**EXERCISE GOAL:** Copy out exactly the stretch below, from the line with "Bu proje MIT lisansı altında lisanslanmıştır." through the line with "class='kd'>public </span>createdAt: <a", both included; the pictures stay out.
START RECORDS SHOWN
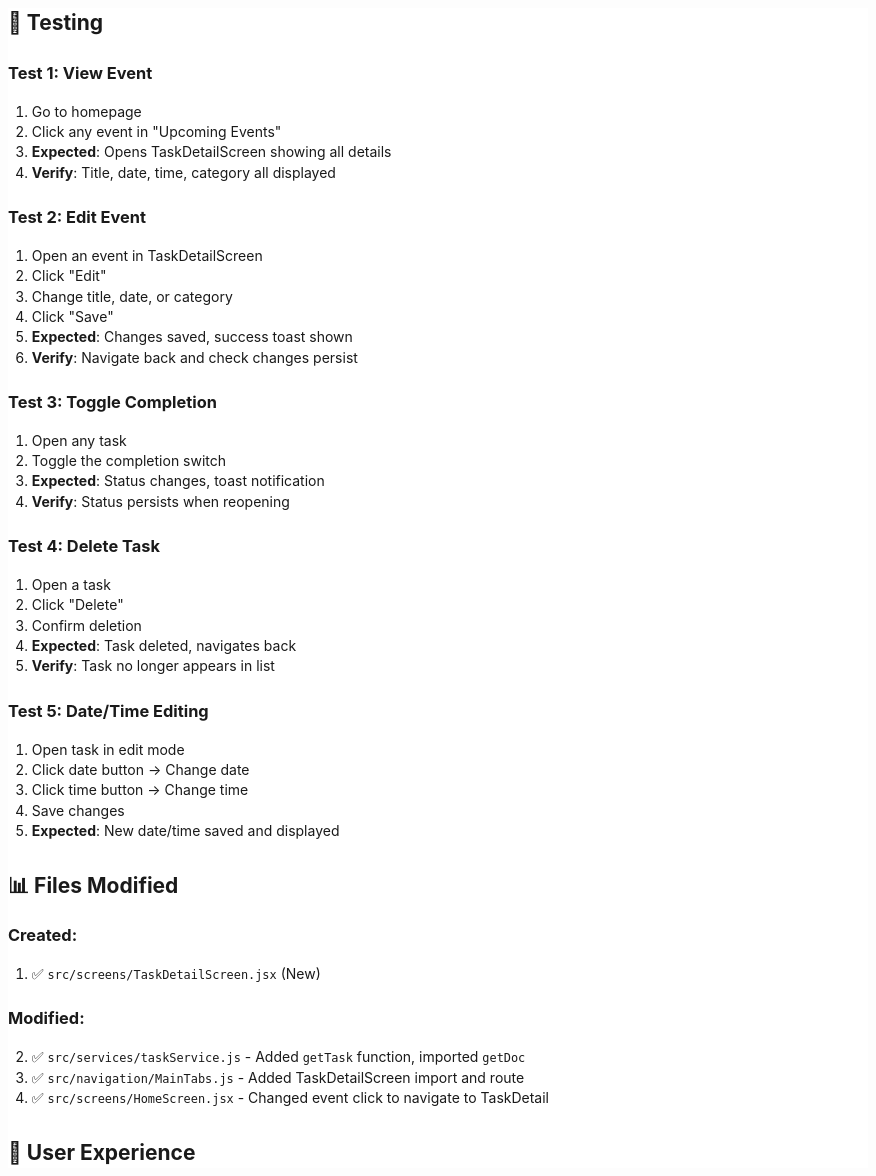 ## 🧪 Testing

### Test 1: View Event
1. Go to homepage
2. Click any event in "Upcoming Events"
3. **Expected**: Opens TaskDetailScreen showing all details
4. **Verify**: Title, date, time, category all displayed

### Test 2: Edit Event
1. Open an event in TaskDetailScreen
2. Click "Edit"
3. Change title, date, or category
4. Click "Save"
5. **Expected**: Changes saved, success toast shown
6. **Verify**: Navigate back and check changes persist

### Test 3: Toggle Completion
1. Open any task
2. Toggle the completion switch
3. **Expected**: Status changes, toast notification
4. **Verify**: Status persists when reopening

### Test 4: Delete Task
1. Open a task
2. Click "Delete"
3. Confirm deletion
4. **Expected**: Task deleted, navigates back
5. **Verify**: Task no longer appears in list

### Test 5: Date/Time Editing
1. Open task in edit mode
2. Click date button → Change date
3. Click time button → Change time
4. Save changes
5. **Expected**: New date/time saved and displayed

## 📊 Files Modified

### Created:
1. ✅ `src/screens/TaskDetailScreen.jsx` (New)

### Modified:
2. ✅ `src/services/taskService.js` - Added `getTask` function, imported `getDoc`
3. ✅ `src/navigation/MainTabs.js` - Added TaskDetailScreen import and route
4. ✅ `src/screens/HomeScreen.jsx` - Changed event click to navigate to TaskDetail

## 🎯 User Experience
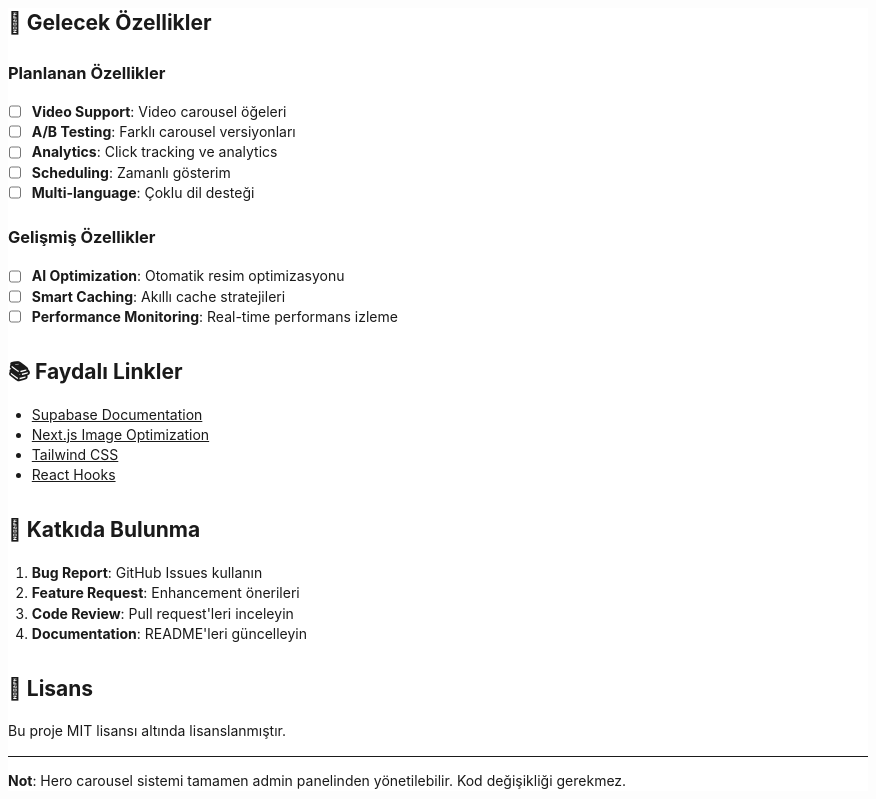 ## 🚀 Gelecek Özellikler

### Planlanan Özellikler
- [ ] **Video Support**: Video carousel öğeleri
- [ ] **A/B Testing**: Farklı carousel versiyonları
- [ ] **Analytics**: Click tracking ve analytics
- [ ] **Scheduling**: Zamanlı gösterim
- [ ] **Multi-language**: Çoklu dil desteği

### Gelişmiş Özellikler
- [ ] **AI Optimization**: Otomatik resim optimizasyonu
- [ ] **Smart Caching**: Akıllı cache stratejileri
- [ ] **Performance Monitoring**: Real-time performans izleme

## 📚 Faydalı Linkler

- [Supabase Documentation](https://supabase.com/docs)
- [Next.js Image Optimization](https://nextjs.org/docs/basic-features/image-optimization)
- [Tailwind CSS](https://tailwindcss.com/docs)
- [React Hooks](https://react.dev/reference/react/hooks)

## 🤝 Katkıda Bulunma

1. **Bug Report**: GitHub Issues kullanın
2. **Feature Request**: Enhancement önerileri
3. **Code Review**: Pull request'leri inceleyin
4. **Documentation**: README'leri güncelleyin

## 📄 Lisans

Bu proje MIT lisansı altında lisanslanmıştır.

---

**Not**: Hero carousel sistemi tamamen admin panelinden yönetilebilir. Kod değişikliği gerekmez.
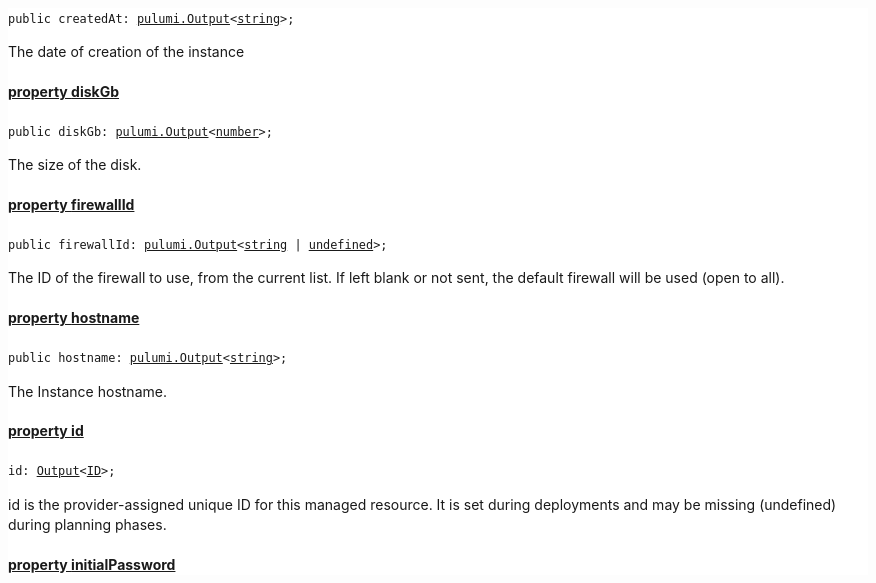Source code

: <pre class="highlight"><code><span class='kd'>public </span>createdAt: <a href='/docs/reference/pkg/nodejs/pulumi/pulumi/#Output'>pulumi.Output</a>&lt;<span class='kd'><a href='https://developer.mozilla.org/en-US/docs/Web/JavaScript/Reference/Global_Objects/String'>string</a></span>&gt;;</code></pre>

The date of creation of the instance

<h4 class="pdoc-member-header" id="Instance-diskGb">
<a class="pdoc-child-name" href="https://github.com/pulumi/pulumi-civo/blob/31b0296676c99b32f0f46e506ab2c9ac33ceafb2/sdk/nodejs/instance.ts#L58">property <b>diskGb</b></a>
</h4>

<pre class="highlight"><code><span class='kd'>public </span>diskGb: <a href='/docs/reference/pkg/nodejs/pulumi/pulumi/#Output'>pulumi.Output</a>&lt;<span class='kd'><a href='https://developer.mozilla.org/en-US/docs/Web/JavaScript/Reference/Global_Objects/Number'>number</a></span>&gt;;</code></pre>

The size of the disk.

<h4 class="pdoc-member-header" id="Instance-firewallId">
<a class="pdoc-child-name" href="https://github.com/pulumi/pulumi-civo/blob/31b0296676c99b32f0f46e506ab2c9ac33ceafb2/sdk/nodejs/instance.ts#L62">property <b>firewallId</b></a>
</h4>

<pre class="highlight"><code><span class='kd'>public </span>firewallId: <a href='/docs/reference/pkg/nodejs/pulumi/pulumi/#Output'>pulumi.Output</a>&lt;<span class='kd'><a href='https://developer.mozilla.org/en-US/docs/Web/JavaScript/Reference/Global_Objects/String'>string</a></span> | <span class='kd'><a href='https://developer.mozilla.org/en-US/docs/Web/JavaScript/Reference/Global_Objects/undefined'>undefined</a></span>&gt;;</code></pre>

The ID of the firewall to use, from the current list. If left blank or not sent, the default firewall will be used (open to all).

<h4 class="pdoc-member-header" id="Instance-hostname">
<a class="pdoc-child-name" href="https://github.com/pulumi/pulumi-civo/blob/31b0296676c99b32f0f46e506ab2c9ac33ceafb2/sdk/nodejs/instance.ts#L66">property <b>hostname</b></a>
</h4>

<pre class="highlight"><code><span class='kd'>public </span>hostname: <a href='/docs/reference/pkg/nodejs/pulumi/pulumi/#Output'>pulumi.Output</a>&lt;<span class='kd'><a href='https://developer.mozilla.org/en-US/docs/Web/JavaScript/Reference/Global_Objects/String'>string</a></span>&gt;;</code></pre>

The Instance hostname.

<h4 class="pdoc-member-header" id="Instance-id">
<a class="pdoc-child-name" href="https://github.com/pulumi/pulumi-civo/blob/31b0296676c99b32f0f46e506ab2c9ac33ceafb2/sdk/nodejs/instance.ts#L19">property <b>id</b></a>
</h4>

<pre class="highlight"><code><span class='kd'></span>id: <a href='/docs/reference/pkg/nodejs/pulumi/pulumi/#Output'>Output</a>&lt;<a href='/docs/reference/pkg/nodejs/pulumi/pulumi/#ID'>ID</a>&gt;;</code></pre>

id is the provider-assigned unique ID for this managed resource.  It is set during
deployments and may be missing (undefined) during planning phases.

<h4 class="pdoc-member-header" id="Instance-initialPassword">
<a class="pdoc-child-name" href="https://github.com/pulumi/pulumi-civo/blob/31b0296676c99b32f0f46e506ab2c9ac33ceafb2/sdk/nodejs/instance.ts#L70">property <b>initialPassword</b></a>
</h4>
END RECORDS SHOWN
**EXERCISE OUTPUT:**
Bu proje MIT lisansı altında lisanslanmıştır.

---

**Not**: Hero carousel sistemi tamamen admin panelinden yönetilebilir. Kod değişikliği gerekmez.
Source code

: <pre class="highlight"><code><span class='kd'>public </span>createdAt: <a href='/docs/reference/pkg/nodejs/pulumi/pulumi/#Output'>pulumi.Output</a>&lt;<span class='kd'><a href='https://developer.mozilla.org/en-US/docs/Web/JavaScript/Reference/Global_Objects/String'>string</a></span>&gt;;</code></pre>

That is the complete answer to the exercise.